Current total: Lakota, $640.74; Rural libraries, $321.62.
Week 1 of shutdown in the Bay Area.
I haven’t written anything substantial about this because I’ve just been too busy trying to deal.
We had begun taking steps weeks ago. Around March 1st, PiC and I were adding moderate overage to our canned and frozen food stores.
A week later, I started cooking up fresh and frozen stores to make actual meals in case I got sick myself. (Not that PiC wouldn’t care for me but he’d also have JB and the two dogs to care for. That’s a lot for any one adult.) Traffic was noticeably light going to and from work this second week of March, many employees who could were already working from home. Unfortunately since we have no help, and we both had to work full time and on site (PiC), we weren’t prepared to make that shift. Still, it was in our future and I was going through our stores of supplies to create a Treasure Box for JB.
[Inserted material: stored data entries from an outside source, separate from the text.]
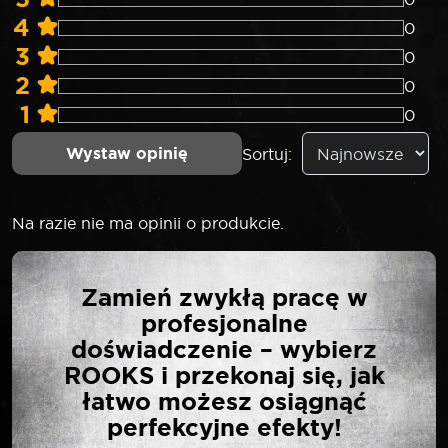
4
0
3
0
2
0
1
0
Wystaw opinię
Sortuj:
Na razie nie ma opinii o produkcie.
NAPISZ PIERWSZĄ
Zamień zwykłą pracę w
OPINIĘ O „ROOKS
profesjonalne
TARCZA WIDIOWA DO
doświadczenie – wybierz
DREWNA 165 X 20 MM
ROOKS i przekonaj się, jak
65MN-YG8 GRUBOŚĆ 2,2
łatwo możesz osiągnąć
MM 24 T”
perfekcyjne efekty!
By March 14, I was on the verge of pulling JB out of school. We had planned to spend the weekend finalizing our stock up of our supplies and start to hunker down. Unfortunately, Mother Nature had other plans for us, and we had to spend the whole weekend fixing the house instead. That was frustrating but we were so (so so so) very fortunate to have a couple of friends who were available and willing to come help us with the repairs and with entertaining JB. I haven’t had local friends in a long time and I’m still stunned by their generosity.
By the evening of March 15, I couldn’t justify keeping JB in daycare even if they stayed open. I didn’t want to risk them being exposed to anyone who had been exposed to the germs over the weekend. We made the call when we went to bed.
By Monday when this post goes up, it’ll be Day Ten in calendar days but I’m only recording weekdays.